La Fonction Achats se prête bien à une organisation matricielle. Bien la faire vivre nécessite un peu de doigté.
Une matrice pour plus de souplesse et d’agilité
Les organisations matricielles se sont développées dans les années 60 à l’occasion de grands projets d’ingénierie. L’idée était d’allouer des ressources fonctionnelles (engineering, R&D, production etc.) à des projets sur une période de temps donnée. Si bien qu’une ressource était managée par sa fonction et le projet auquel elle est affectée. La définition s’est ensuite élargie à toutes les organisations qui amènent une double ligne de management, en général Fonction et BU.
On en voit l’avantage : cela casse les silos d’information pour bénéficier de l’effet de taille au sein d’une entreprise qui mène plusieurs activités ou qui est répartie sur de nombreux marchés.
Les inconvénients sont aussi connus : le double rattachement, hiérarchique et fonctionnel, amène son lot de possibles injonctions contradictoires.
Un rattachement multiple devient toutefois la norme au sein des entreprises. Comme pour tout être vivant, c’est la capacité de l’entreprise à s’adapter et à évoluer qui en fait le succès. Or, seuls les croisements de périmètre et les organisations souples permettent les échanges et les confrontations qui font progresser l’entreprise. François Dalle rechignait en son temps à produire des organigrammes chez L’Oréal en prenant pour image celle de moutons enfermés dans des enclos qui se limitaient à l’herbe dont ils disposaient alors que, sans enclos, ils mangeaient l’herbe de leur voisin et finissaient par sortir du près… Force est de reconnaître que l’innovation et l’agilité jaillissent des croisements de lignes managériales et parfois même du flou.
Les Achats – star de l’organisation matricielle
S’il y a bien une Fonction qui grandit avec une organisation matricielle, ce sont les Achats ! En effet, l’organisation achats d’une entreprise pluriactivités et/ou internationale se structure suivant trois dimensions principales : les catégories d’achats, la géographie et les métiers (ou BUs). Chacune est caractérisée par une relation majeure. Dans la dimension catégorie, le lien au marché fournisseurs est déterminant. Dans la dimension BU, le lien au savoir-faire spécifique du métier et à sa stratégie prévalent. La nature de l’attachement géographique dépend de l’activité de l’entreprise et des catégories en question. Ainsi les achats indirects sont pour beaucoup attachés à la géographie.

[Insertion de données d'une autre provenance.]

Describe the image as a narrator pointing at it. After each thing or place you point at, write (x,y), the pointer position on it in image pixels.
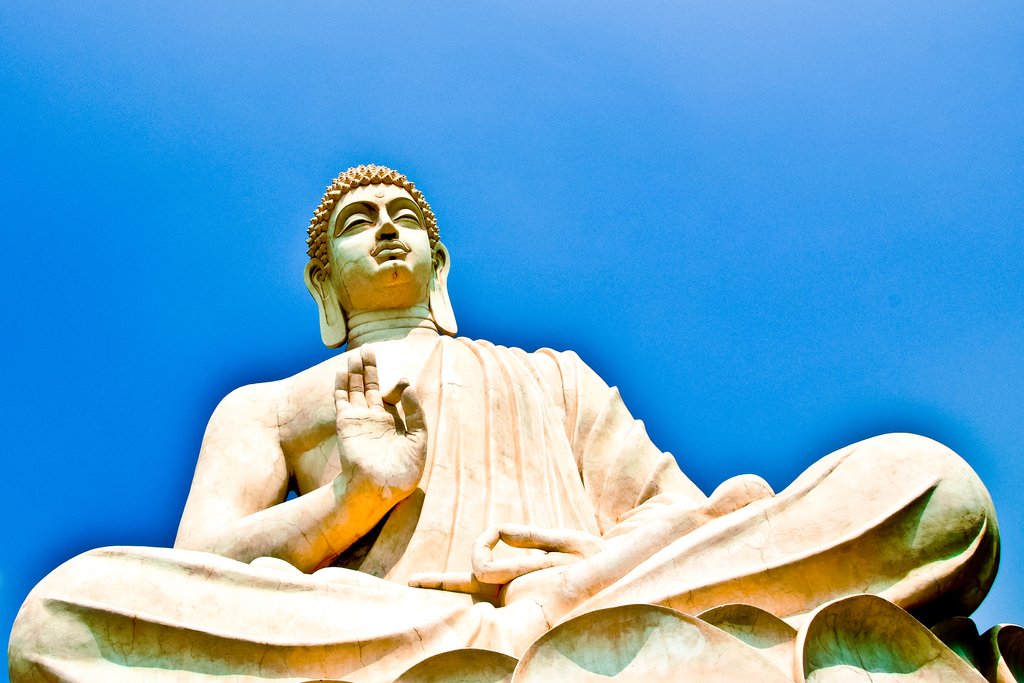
In the picture there is a sculpture (447,495) of a meditating idol (391,357).
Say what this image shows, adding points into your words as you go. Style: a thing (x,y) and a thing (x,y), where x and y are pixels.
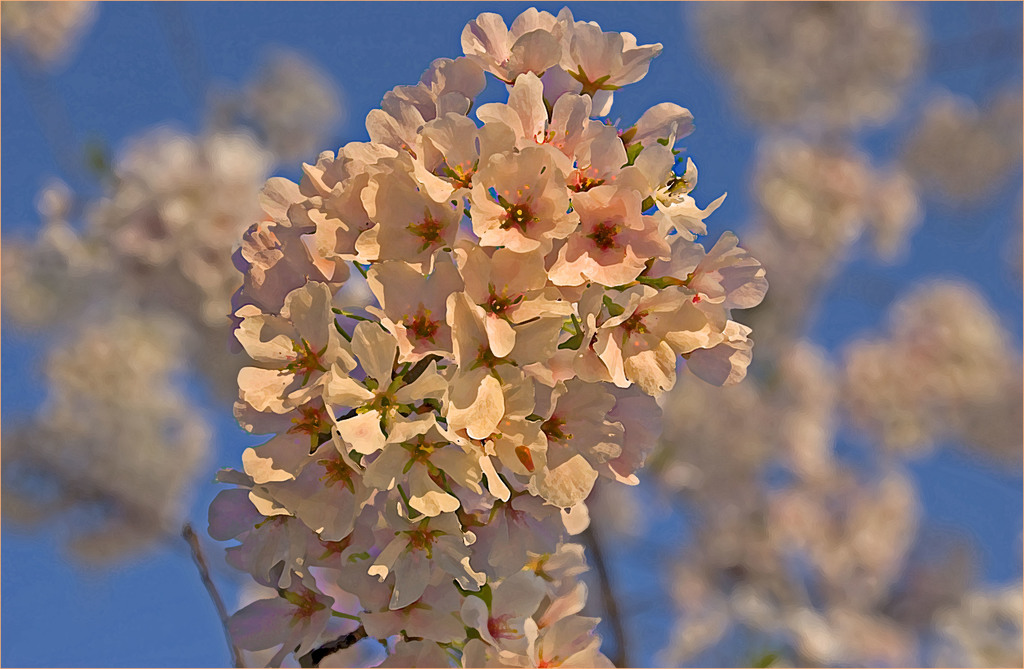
In this image in the foreground (460,317) there are some flowers (386,377), and in the background (239,195) also there are some flowers (786,518) and sky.
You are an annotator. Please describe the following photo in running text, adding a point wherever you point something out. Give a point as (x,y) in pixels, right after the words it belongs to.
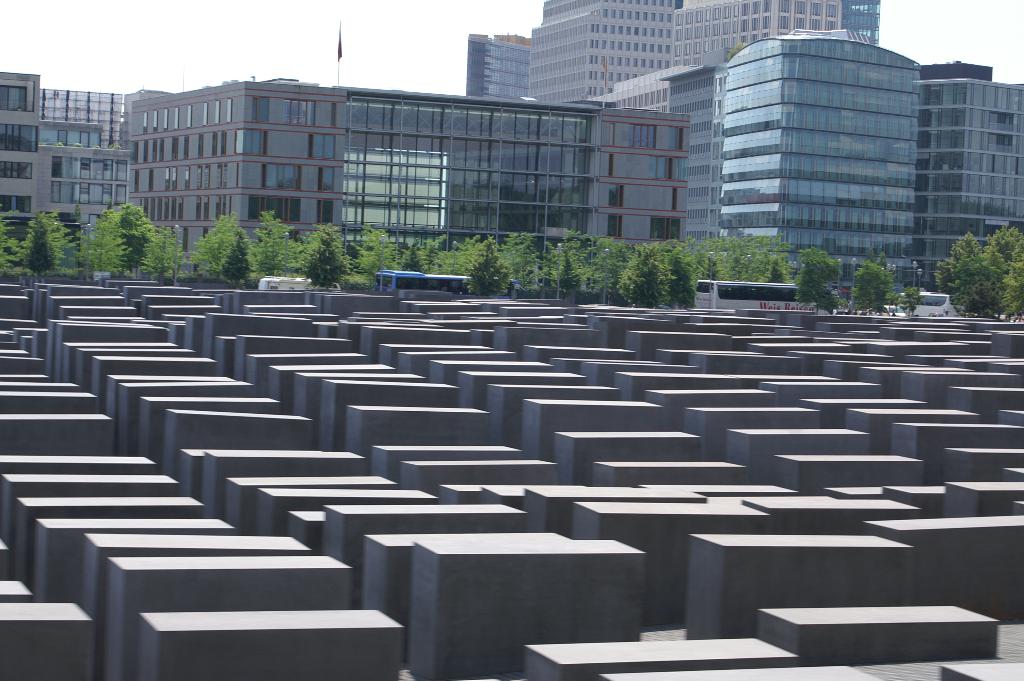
In this picture I can see blocks (113,284), there are vehicles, trees (1011,245), there are buildings (289,101), there is a flag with a pole (337,84), and in the background (278,63) there is sky (176,57).
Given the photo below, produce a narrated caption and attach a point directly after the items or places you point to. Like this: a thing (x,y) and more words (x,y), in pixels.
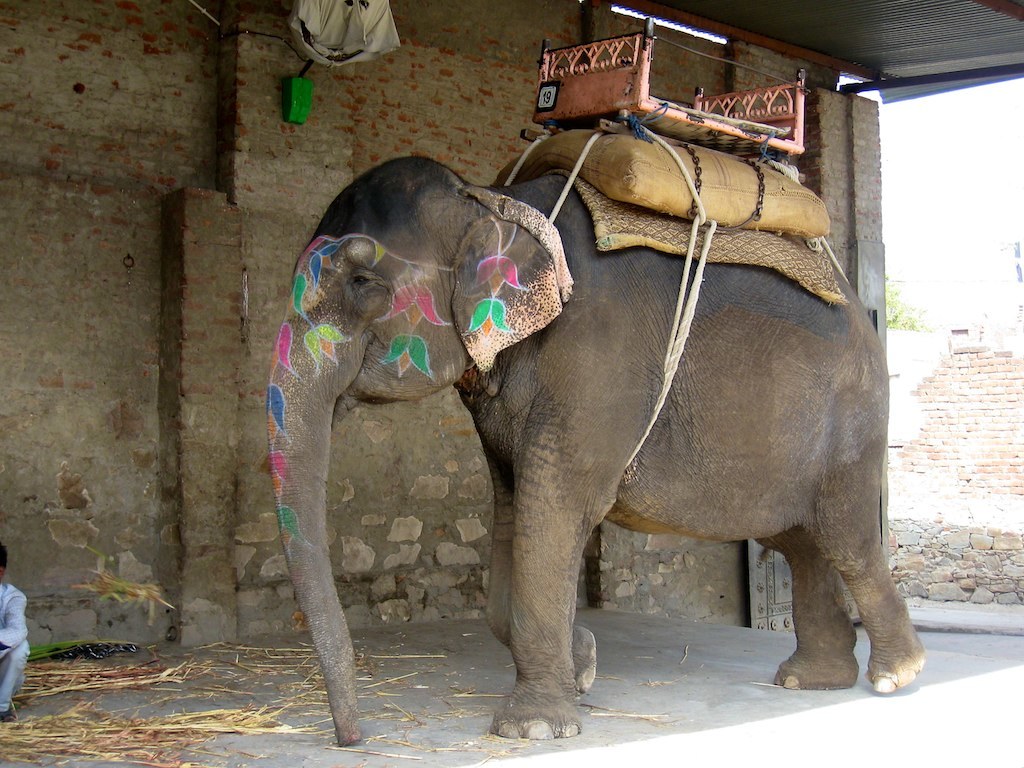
This is the picture of a place where we have a elephant (558,506) on which there is a wooden seat like things (790,112) and some painting (514,269) on it and to the side there is a brick wall (257,580) and some other things (853,1) around.
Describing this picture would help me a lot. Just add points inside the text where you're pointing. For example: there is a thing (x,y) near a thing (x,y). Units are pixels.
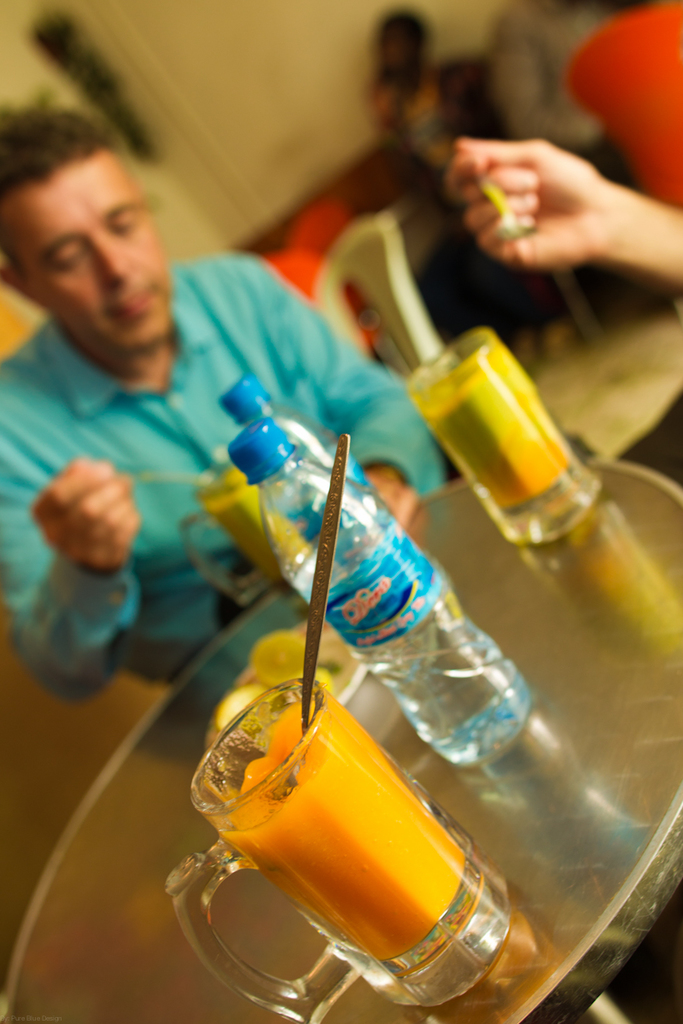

Les organisations Achats les plus importantes, s’offrent des category managers dédiés et des responsables achats par BU et ou par pays. Si les category managers dépendent généralement de la Direction Achats, les responsables achats de pays ou de BU ont typiquement un double rattachement dont un aux achats. Les organisations moins étoffées naviguent allègrement dans la matrice en offrant aux acheteurs de multiples casquettes de lead buyer sur une catégorie, de rattachement à un pays et de représentant auprès d’une BU.
C’est moins l’organisation qui est compliquée que la manière de la faire vivre
Typiquement un acheteur rattaché au responsable d’une BU et responsable d’une famille d’achats au sein d’une organisation achats matricielle doit pouvoir arbitrer entre les priorités de la BU et celles de la Direction Achats.
Dans les faits la nature de la ligne de rattachement (solid ou dotted line – fonctionnelle ou hiérarchique) ne dira rien de la réalité de la relation. Le lien le plus fort sera dans la pratique celui qui sera le mieux rempli de sens pour l’acheteur, le mieux alimenté en contenu pertinent et celui qui offrira le plus d’échanges enrichissants. Quant à l’acheteur, il doit « gérer » ses deux patrons et les amener à définir ensemble ses propres objectifs en début d’année, à mettre en place des revues régulières des achats auxquelles ils participent tous les deux et à pratiquer auprès d’eux une transparence sans faille.
L’organisation matricielle fait clairement partie des challenges du métier d’acheteur et de ses incomparables beautés. La mettre en œuvre avec succès nécessite d’avoir une vision claire et partagée pour les achats. Et surtout : faire vivre un état d’esprit collaboratif, une vraie envie de réussir ensemble.